**EXERCISE PROMPT**
In the listing below, find the line containing "Rendered at 1241 by 1754 pixels." and the line containing "Identify the document". Repeat exactly those two lines and every line between them, nothing more.

**EXERCISE DATA**

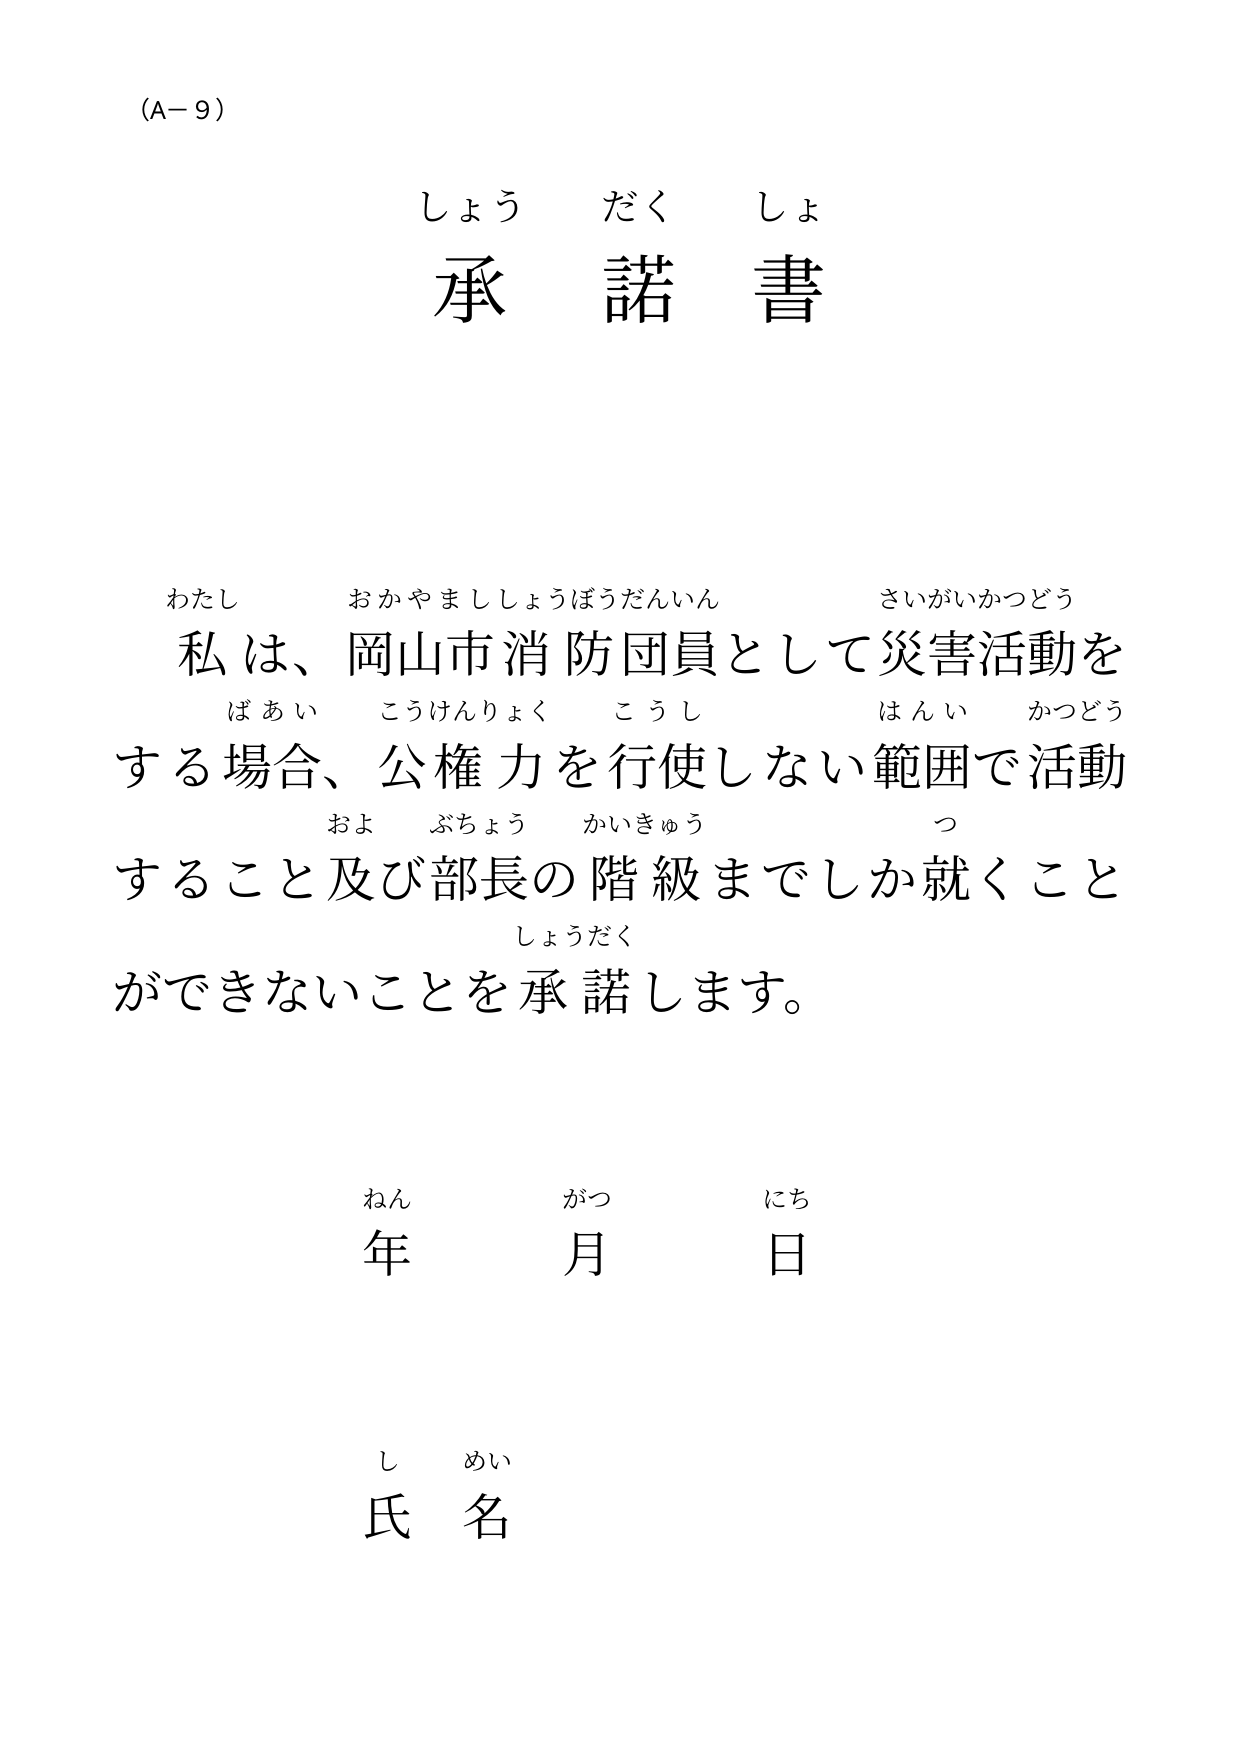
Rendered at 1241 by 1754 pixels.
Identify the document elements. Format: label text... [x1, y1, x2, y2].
* * *
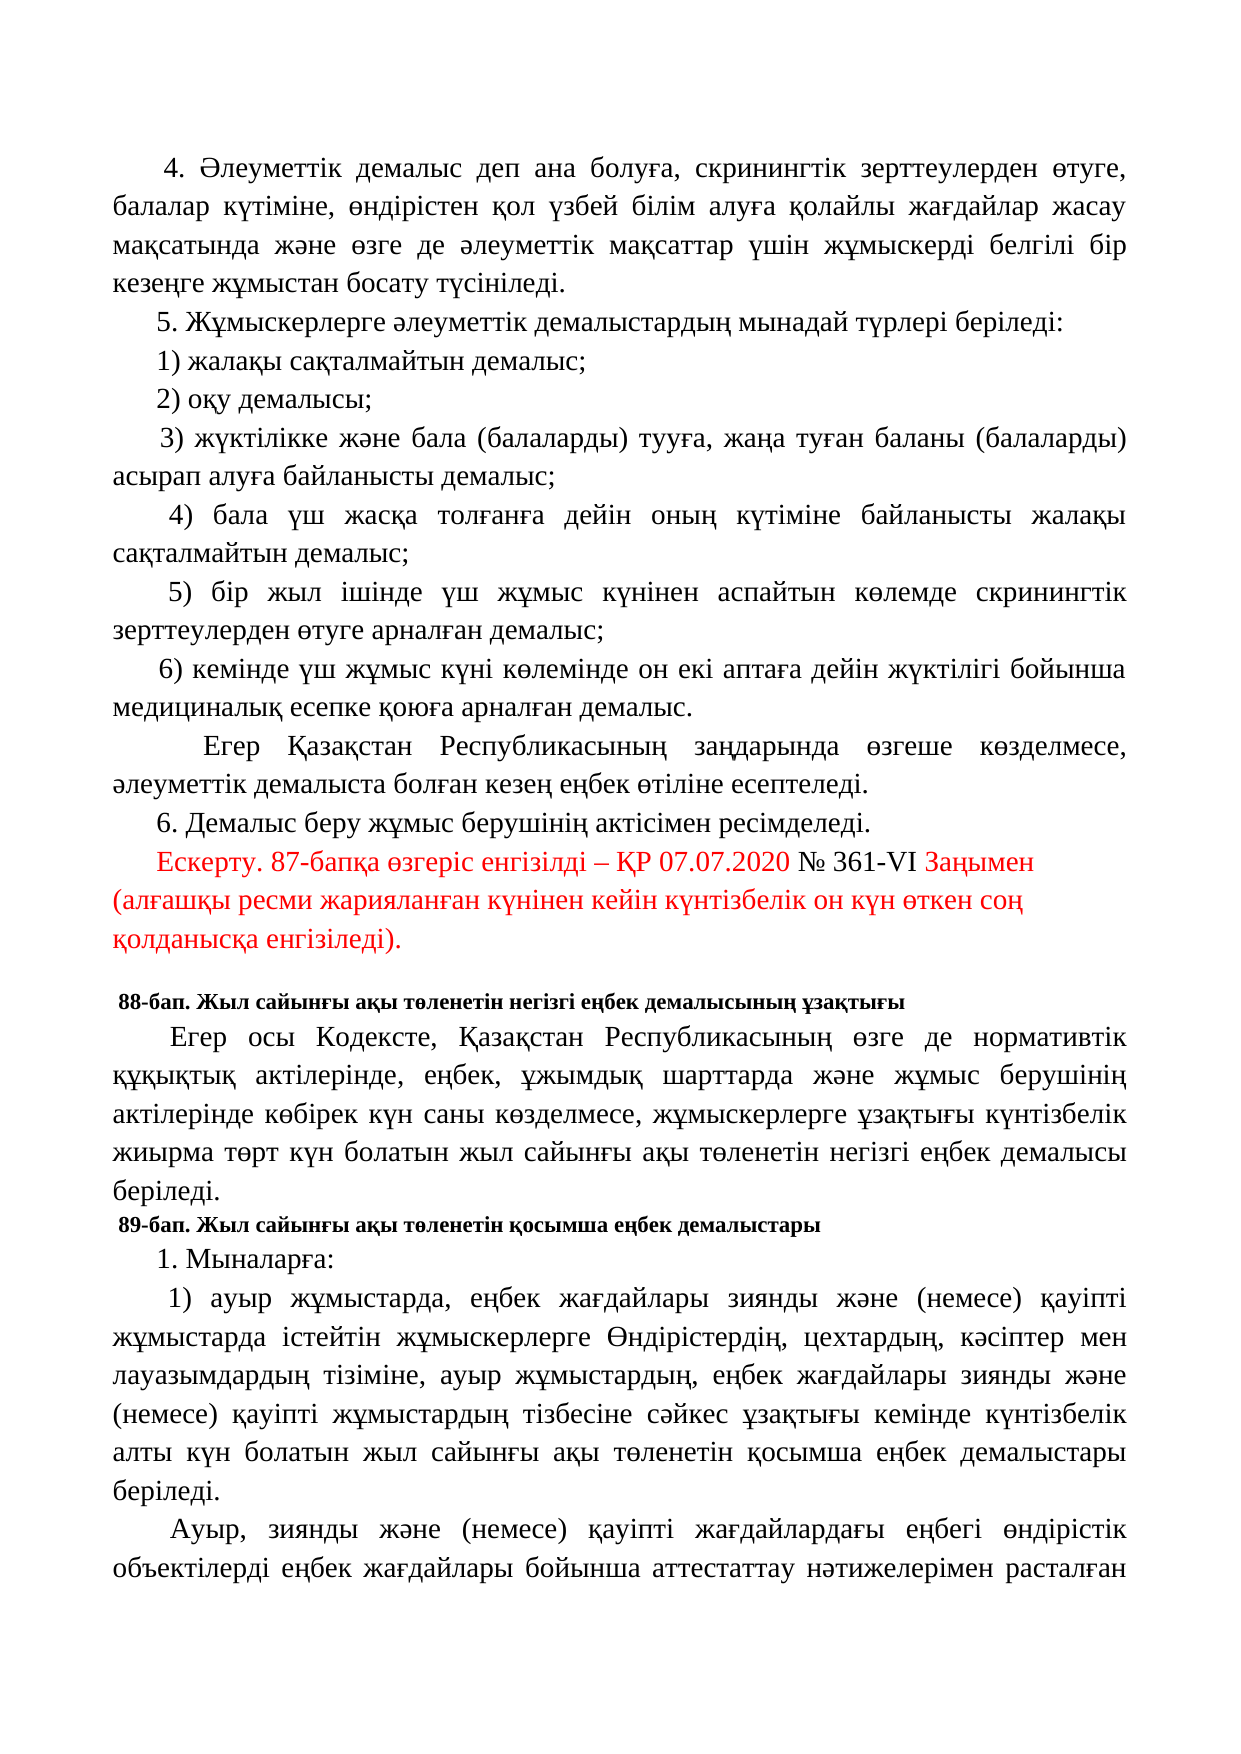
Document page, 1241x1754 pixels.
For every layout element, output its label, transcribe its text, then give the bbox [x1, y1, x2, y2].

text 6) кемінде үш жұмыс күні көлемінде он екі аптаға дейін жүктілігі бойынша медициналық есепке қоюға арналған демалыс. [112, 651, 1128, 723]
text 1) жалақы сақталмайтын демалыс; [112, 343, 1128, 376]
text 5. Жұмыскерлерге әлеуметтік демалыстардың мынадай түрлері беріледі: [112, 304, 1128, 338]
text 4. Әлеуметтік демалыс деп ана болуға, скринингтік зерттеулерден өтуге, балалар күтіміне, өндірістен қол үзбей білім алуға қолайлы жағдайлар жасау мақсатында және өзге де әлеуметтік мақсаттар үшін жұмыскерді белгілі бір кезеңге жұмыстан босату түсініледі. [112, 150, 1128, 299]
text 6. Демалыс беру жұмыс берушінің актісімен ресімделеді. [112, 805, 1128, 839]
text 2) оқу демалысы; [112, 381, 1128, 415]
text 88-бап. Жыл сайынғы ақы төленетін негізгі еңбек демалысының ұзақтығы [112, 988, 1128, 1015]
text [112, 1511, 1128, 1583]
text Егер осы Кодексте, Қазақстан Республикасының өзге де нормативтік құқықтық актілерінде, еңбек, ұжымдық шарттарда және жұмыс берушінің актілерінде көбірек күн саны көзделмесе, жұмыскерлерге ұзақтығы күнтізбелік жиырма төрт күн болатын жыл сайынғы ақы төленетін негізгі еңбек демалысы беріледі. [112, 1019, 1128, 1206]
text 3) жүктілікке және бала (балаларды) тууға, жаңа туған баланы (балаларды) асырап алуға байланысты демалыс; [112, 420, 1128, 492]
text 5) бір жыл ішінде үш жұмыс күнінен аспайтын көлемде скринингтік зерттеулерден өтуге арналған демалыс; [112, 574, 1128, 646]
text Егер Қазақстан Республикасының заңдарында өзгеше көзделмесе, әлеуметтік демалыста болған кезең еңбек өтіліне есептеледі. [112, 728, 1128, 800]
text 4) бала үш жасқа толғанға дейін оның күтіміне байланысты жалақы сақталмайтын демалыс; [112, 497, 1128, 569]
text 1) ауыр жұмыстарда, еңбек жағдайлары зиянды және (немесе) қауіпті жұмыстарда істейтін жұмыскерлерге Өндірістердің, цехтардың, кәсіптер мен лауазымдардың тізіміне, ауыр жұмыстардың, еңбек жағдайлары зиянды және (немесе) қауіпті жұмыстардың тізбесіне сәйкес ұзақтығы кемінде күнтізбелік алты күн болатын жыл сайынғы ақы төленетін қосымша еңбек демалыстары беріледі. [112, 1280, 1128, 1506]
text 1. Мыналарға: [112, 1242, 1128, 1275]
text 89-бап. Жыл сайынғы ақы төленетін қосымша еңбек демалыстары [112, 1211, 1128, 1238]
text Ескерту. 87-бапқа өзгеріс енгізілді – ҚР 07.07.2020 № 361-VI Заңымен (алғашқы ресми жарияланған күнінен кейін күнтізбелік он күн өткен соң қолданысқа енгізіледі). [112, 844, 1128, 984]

**FINAL ANSWER**
Rendered at 1241 by 1754 pixels.
Identify the document elements. Format: label text... [x1, y1, x2, y2].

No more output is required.